Based on their GRCS scores, the participants in this study presented with gambling cognitive distortions similar to those of adult gamblers (sample overall score = 54.44; sample factor scores = 8.23–15.08 [18]) and treatment-seeking gamblers [5]. The results of correlation analyses and a hierarchical multivariate regression analysis revealed that increased gambling-related cognitions are related to a higher level of gambling symptoms (r = .41–.53). Moreover, the hierarchical regression analysis revealed that the gambling expectancy is significantly associated with gambling symptoms. These results are consistent with earlier research showing that probable disordered gamblers were more likely to make irrational predictions of gambling outcomes and had more positive gambling expectancies [7, 29]. Because disordered gamblers are likely to possess cognitive distortions [8], the inclusion of gambling cognitive distortion is crucial in the treatment of gambling disorders [6]. Earlier studies have identified risk factors of gambling disorder among university students, such as, male gender, habits of drinking and skipping breakfast, mental health difficulties, deficient social support, sociability, and neurotic personality characteristics (e.g., [28, 30]). Future studies must assess the effects of interactions between these risk factors and cognitive distortions, especially gambling expectancy and perceived inability to stop gambling, for gambling symptoms. Moreover, an earlier study [12] found that problem gamblers had more gambling cognitive distortions than non-problem gamblers. In the future, we would need to compare gambling cognitive distortions between disordered gamblers and non-problem/at-risk gamblers in Japan.
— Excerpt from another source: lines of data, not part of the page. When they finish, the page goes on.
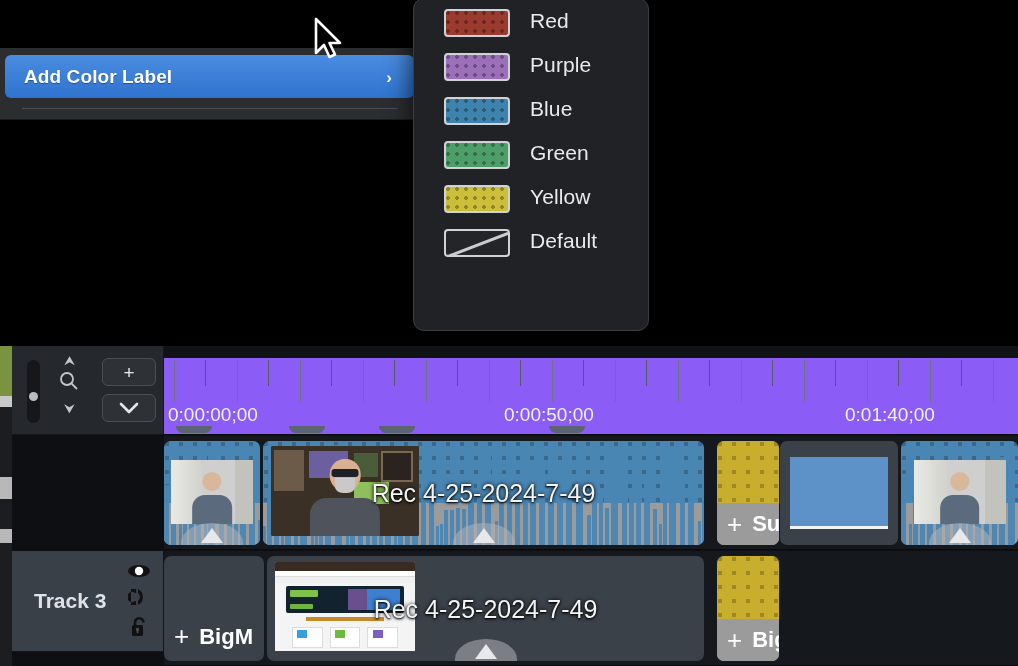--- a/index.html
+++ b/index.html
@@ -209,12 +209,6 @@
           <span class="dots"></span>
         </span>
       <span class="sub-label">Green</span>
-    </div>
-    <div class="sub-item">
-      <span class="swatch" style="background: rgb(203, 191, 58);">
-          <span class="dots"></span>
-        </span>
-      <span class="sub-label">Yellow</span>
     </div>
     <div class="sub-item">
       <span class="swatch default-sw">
A potential limitation of this study was our sampling. We were only using 342 data from participants who scored one or more on the SOGS, which was a small percent of our all participants. In the future, replication of the results using another sample, such as internet sample and/or clinical sample is necessary. Moreover, the results of this study were based on the cross-sectional design and were found from the correlational and regression analyses. And in the regression analysis, gambling distortions explained only 10% of the variance in the final model. Therefore, we cannot infer causal relationships between gambling symptom and cognitive distortions from these data. We need to conduct the longitudinal study and the research designed based on using mediation analysis for clarifying these causal relationships in the future.

A limitation of the current study can provide useful direction for future studies. This study is the first attempt to assess gambling symptoms, types, and cognitive distortions for university students in Japan. We believe that replication of the results of this study in another university student sample would be beneficial for establishing the generalizability of our results. Moreover, a second measure now exists for assessing gambling symptoms (e.g., Gambling Symptom Assessing Scale [13]). Consequently, replication of the results using another scale measuring gambling symptoms is necessary.

Conclusions

Despite these limitations, this study achieved an important goal contributing data to the nascent research on university student gambling in Japan. Specifically, our results indicated a relation between gambling cognitive distortions and gambling disorder symptoms, which can inform the development of preventive education and treatment for university students with gambling disorder. For example, we thought it is useful for university students gamblers in Japan to develop the preventive education and treatment focused on cognitive reconstructing for gambling expectancy.